Pasien Rawat Inap dari Ekonomi Rendah Diprediksi Naik 71 Persen

0
111

Pertama.id – Studi dari Fakultas Kesehatan Masyarakat UI memprediksi ada potensi kenaikan pasien rawat inap dari masyarakat berstatus ekonomi rendah hingga 71 persen pada 2022.

Mereka pun akan mengakses Jaminan Kesehatan Nasional (JKN). Padahal, berdasarkan studi tersebut rawat inap dari golongan ekonomi rendah hanya diakses 35 persen pada 2014.

Sanofi Indonesia menyebut JKN memberikan harapan baru bagi masyarakat Indonesia untuk meningkatkan standar kesehatan dasar.

Namun, Country Safety Head Sanofi Indonesia dr. Ratna Indah Widyasari mengatakan aspek keselamatan pasien masih menjadi kendala dan membebani sistem kesehatan universal di negara-negara berkembang, termasuk di Indonesia.

Menurut WHO, aspek keselamatan pasien masih menjadi kasus yang mengkhawatirkan dan paling tidak menyebabkan kematian hingga 2,6 juta jiwa di negara berpendapatan rendah dan menengah.

Selain itu, dalam konteks Indonesia, cedera pasien berpotensi dapat membebani anggaran kesehatan di Indonesia, karena menyebabkan pasien dirawat lebih lama daripada yang seharusnya.

Klasifikasi WHO menyebutkan ada sembilan situasi keselamatan yang paling mengkhawatirkan, antara lain kesalahan pengobatan, infeksi terkait perawatan, prosedur bedah tidak aman, penyuntikan tidak aman, kesalahan diagnostik, transfusi tidak aman, radiasi, sepsis, dan Tromboemboli vena (TEV) atau pembekuan darah.

WHO memperkirakan TEV berkontribusi pada sepertiga dari komplikasi yang dikaitkan dengan rawat inap.
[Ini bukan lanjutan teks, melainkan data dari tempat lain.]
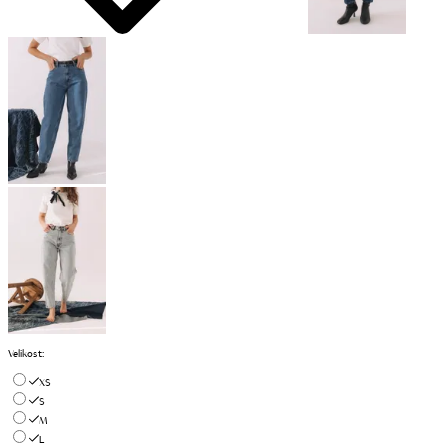
Velikost
:
XS
S
M
L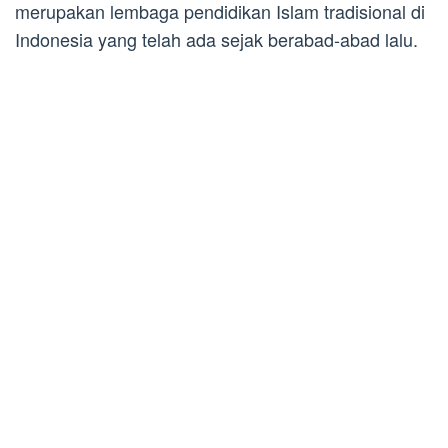
merupakan lembaga pendidikan Islam tradisional di
Indonesia yang telah ada sejak berabad-abad lalu.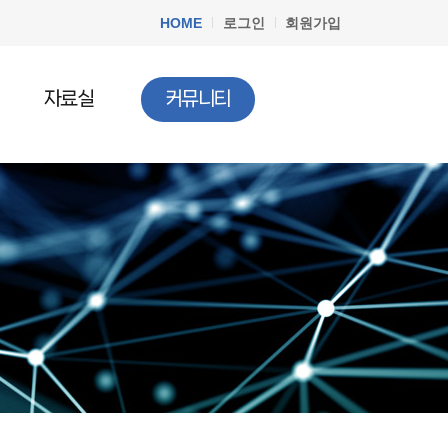
HOME
로그인
회원가입
자료실
커뮤니티
공지사항
청소년법률
질문과답변
청소년정책
청소년행사
문서자료실
청소년 DB
청소년 관련기사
TEV atau venous thromboembolism merupakan kondisi medis yang menyebabkan pembentukan gumpalan darah yang diakibatkan oleh minimnya aktivitas fisik, riwayat operasi, atau penyakit seperti diabetes, kanker, hingga stroke.

TEV adalah salah satu penyebab cedera dan kematian pasien yang dapat dicegah, namun kadang tidak terdiagnosis.

Sanofi Indonesia selaku perusahaan farmasi berkomitmen untuk memastikan penyediaan obat-obatan yang aman sehingga dapat menjamin keselamatan pasien, salah satunya pasien dengan indikasi TEV

“Sanofi melakukan aktivtas farmakovigilans (pemantauuan keamanan obat) dari tahap pengembangan hingga dipasarkan,” kata dr Ratna.

Sanofi pun terus berupaya mengumpulkan dan menganalisis data untuk dapat menentukan tindakan manajemen risiko yang tepat sehingga pasien mendapatkan manfaat yang lebih besar.

“Kami mendukung BPOM agar semua pihak menyadari akan pentingnya pelaporan KTD (Kejadian Tidak Diinginkan) sehingga kami dapat terus melakukan evaluasi terhadap keamanan produk kami,” beber dr. Ratna.

Ketua Umum Perhimpunan Hematologi dan Transfusi Darah Indonesia (PHDTI) Dr. dr. Tubagus Djumhana Atmakusuma, Sp.PD-KHOM menekankan pentingnya peran tenaga kesehatan (nakes) dalam pencegahan TEV.

Sebab, kejadian tromboemboli vena secara angka masih cukup tinggi di Indonesia. Pengetahuan tenaga dan keluarga pasien menjadi faktor utama untuk mengindentifikasi keadaan ini.

Salah satu solusi yang efektif adalah memastikan tenaga kesehatan untuk mengikuti protokol sehingga dapat melakukan pencegahan kejadian TEV.

“Hal ini dapat dilakukan dengan baik jika setiap profesi kesehatan dapat membuat sistem yang terintegrasi dan membangun budaya keselamatan pasien atau patient safety di tempat praktik,” ungkapnya.

Lebih lanjut, dokter yang akrab disapa dengan panggilan Dr. Djumhana ini menekankan implementasi protokol pencegahan TEV ini cukup mudah.

Pencegahan TEV dapat dilakukan selama rawat inap dengan aktif bergerak, selalu terhidrasi, dan memastikan nakes mengetahui jika pasien atau keluarga dekat memiliki riwayat penggumpalan darah.